June 2018 Tech Acute
These days, 3D printers are used to make all sorts of toys and doodads. 3D-printed jewellry and other fashion items are becoming a hot new trend. All of this is exciting and innovative, but what if the technology could be put to more meaningful use? The possibilities are only being explored a fraction of what they might be in the near future. Science is close to finding ways to get around the lack of organs available for transplants and grafts. Although there have been bioprinters in the past, many challenges continue to exist. The inability to keep cells alive long enough to transplant them has hindered the progress of the concept.

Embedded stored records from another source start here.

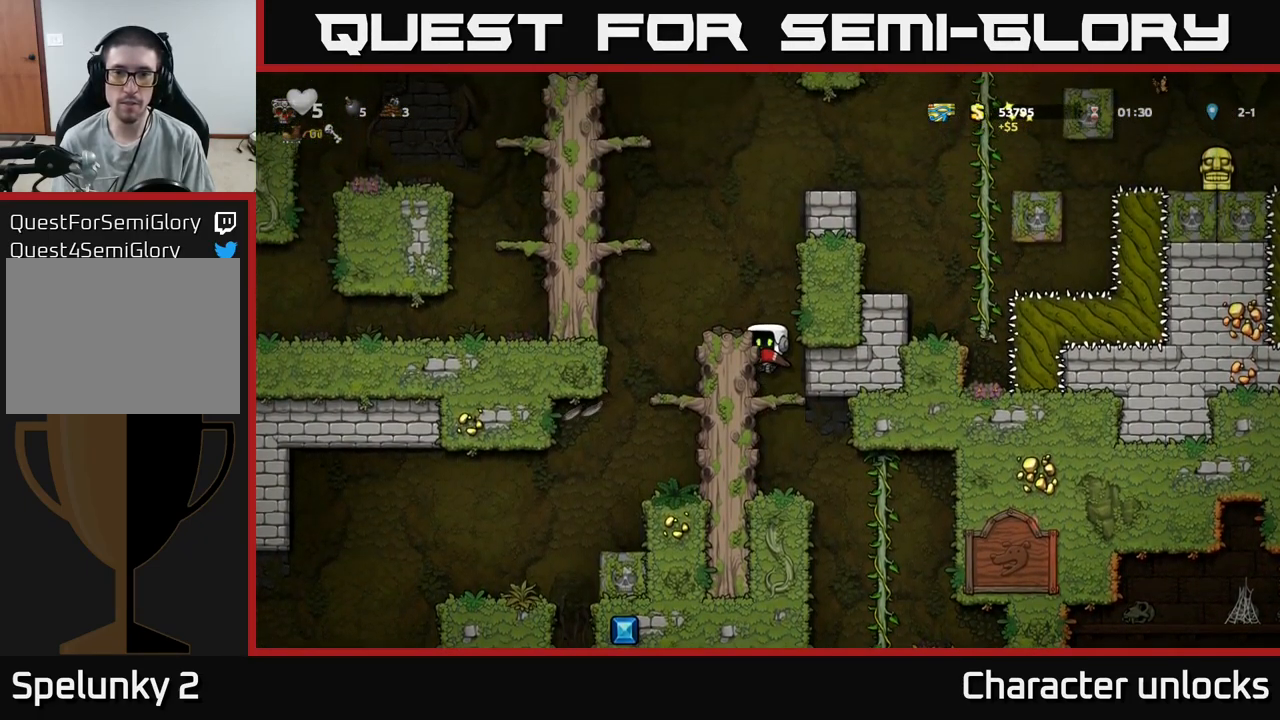
{"buttons": [], "events": [[100, "A", "down"], [251, "A", "up"], [301, "DPAD_LEFT", "up"]]}
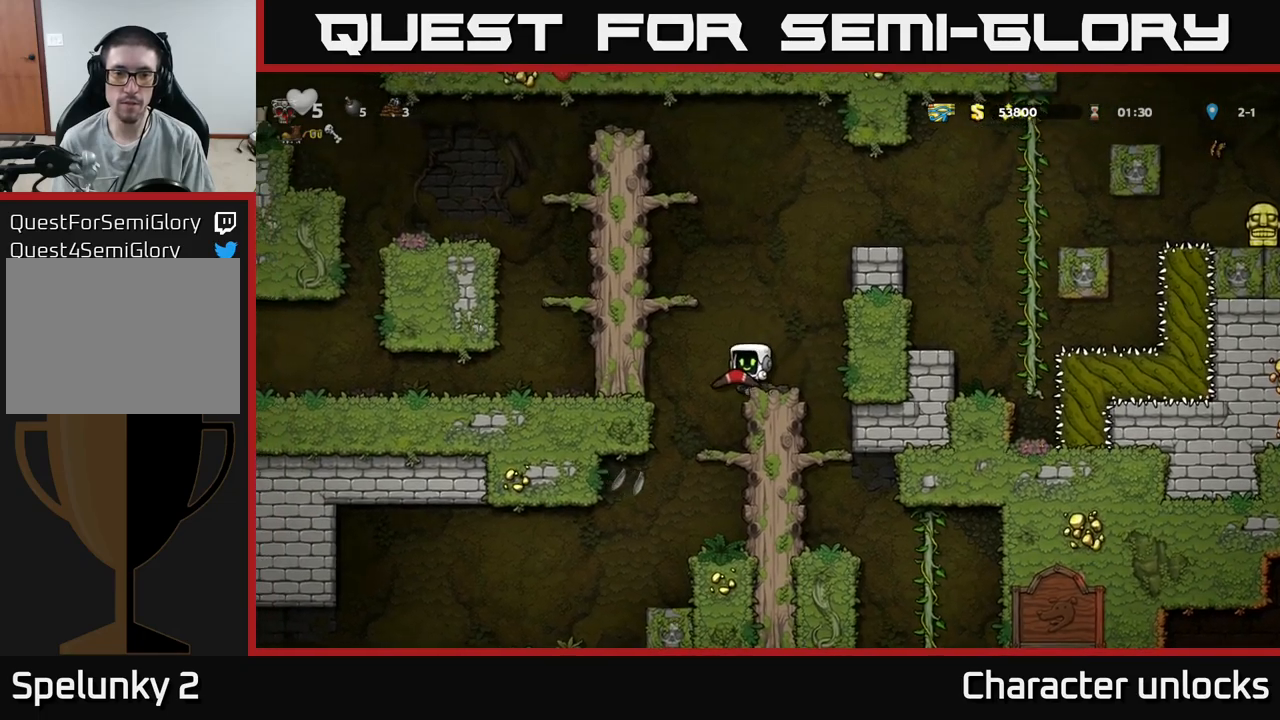
{"buttons": [], "events": [[233, "DPAD_DOWN", "down"], [267, "X", "down"], [383, "X", "up"], [400, "DPAD_DOWN", "up"]]}
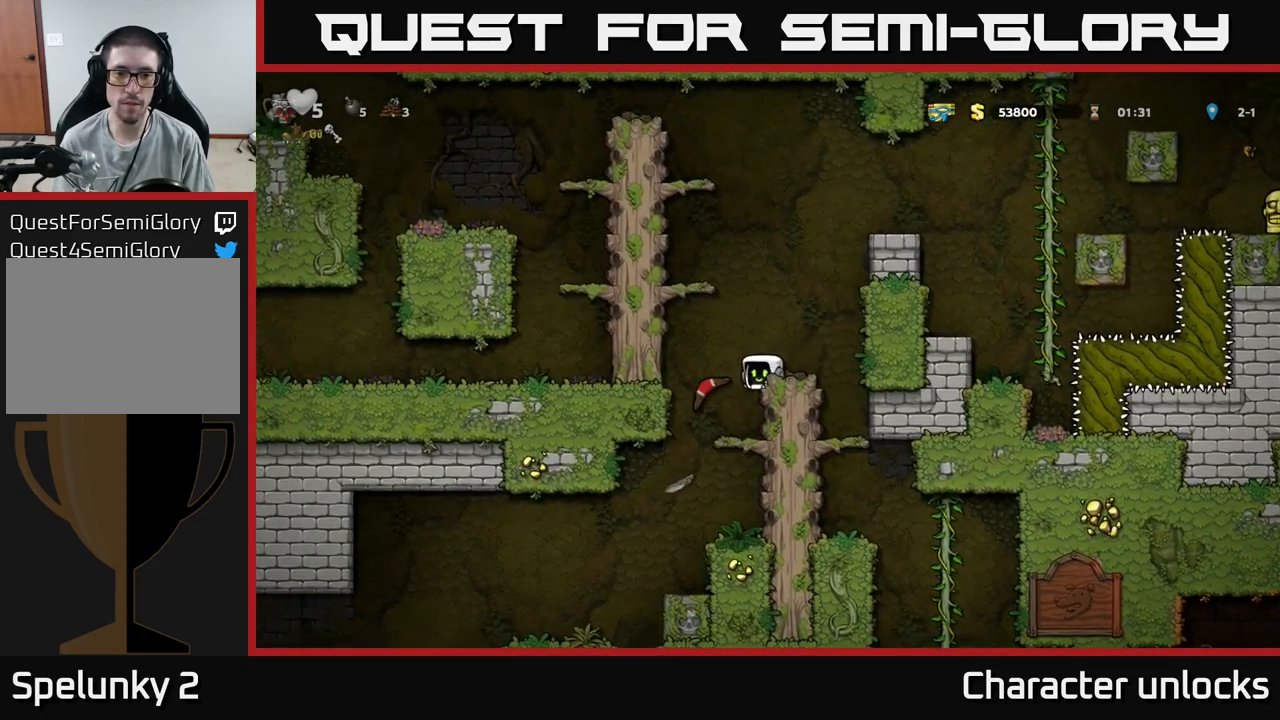
{"buttons": ["A", "DPAD_RIGHT"], "events": [[400, "DPAD_RIGHT", "down"], [483, "A", "down"]]}
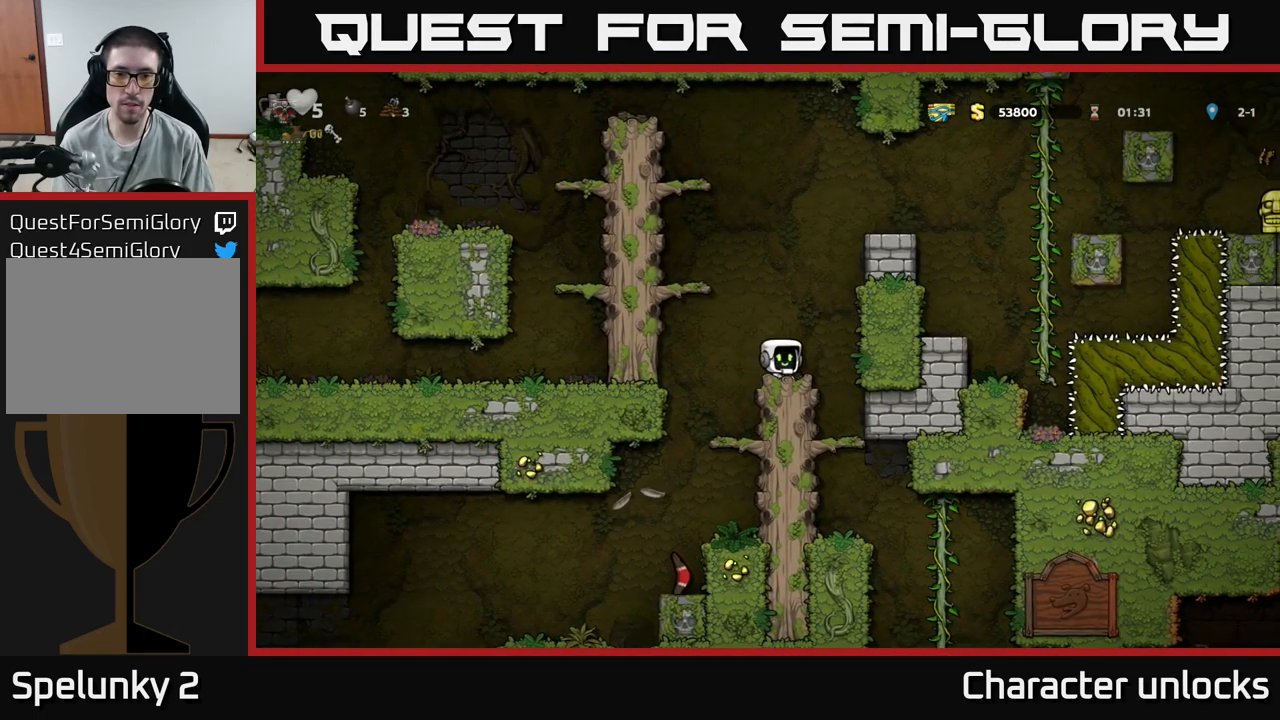
{"buttons": [], "events": [[300, "DPAD_LEFT", "down"], [300, "DPAD_RIGHT", "up"], [350, "A", "up"], [483, "DPAD_LEFT", "up"]]}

Thus far, medical advances include 3D-printed organs such as artificial hearts, ears, and even bone tissue. So why not eye parts? There are millions of people worldwide suffering from vision loss caused by eye-related illnesses. Impoverished countries commonly have viral infections that cause corneal damage, and if not treated, blindness. Could we possibly use the technology offered by 3D printing to create replica corneas? The probability of this happening sooner than later is high. This type of printer needs ink matter to function. Currently, researchers are combining alginate (a gelling agent extracted from seaweed) with collagen proteins to create a bio-ink. The ink needs to be ‘alive’ in order to fuse with a human’s cells. It would need to allow connective tissues to proliferate for the human body to accept and integrate the prosthetic materials. Stem cells seem to be the answer concerning fabricating this type of ‘living’ material.
Cell expansion has already been proven in other types of prosthetics. However, without a consistent blood vessel supply, these cells can only live a limited amount of time. Researchers are looking for ways to ensure cell life through the printing process and then some. For now, the bio gels and replacement ‘parts’ have shown a remarkable way to produce an artificial chassis. The living cells in this chassis begin to form their own bio ‘mesh’ and hold themselves together. In time, the artificial matter (often forms of silicone and medical grade plastics) fades or dissipates, leaving only biological matter in its place. Though the 3D-printed object provides the initial structure of the implant, the cells themselves form a sort of matrix capable of maintaining its shape.
New tissue or even cartilage and bone cell generation could eventually mimic the rest of the human body. In tests with lab mice, implanted skull fragments showed they were able to grow their own bone tissue, complete with blood supply. And with 3D-printed muscle implants, mice developed nerve tissues. This new growth only took two weeks to form. Although the tests have yet to be conducted on human subjects, it does show the possibility to do so with further research.
Corneal implants would work in the same manner. But would muscle or sturdy bone mass be easier to concoct than tissues that need to ‘perceive’? An ocular structure needs to not only move and keep its shape but also help the individual to see. Will the brain reconnect to a corneal implant to provide functional sight? If engineers can perfect the 3D printing ink, the reproductive tissues would likely be able to ‘think’ for themselves with the help of the human brain. Much in the way that a cochlear implant learns to reconnect to the brain to interpret sounds, the eye structure would probably be able to do similar.
Soon, 3D-printed corneas could solve the problem of waiting for a compatible human donor. From computer to printing nozzle to eye, science is creating medical solutions we once only thought possible in science-fiction movies. How long will it be until so-called cyborgs walk among us? Only time will tell.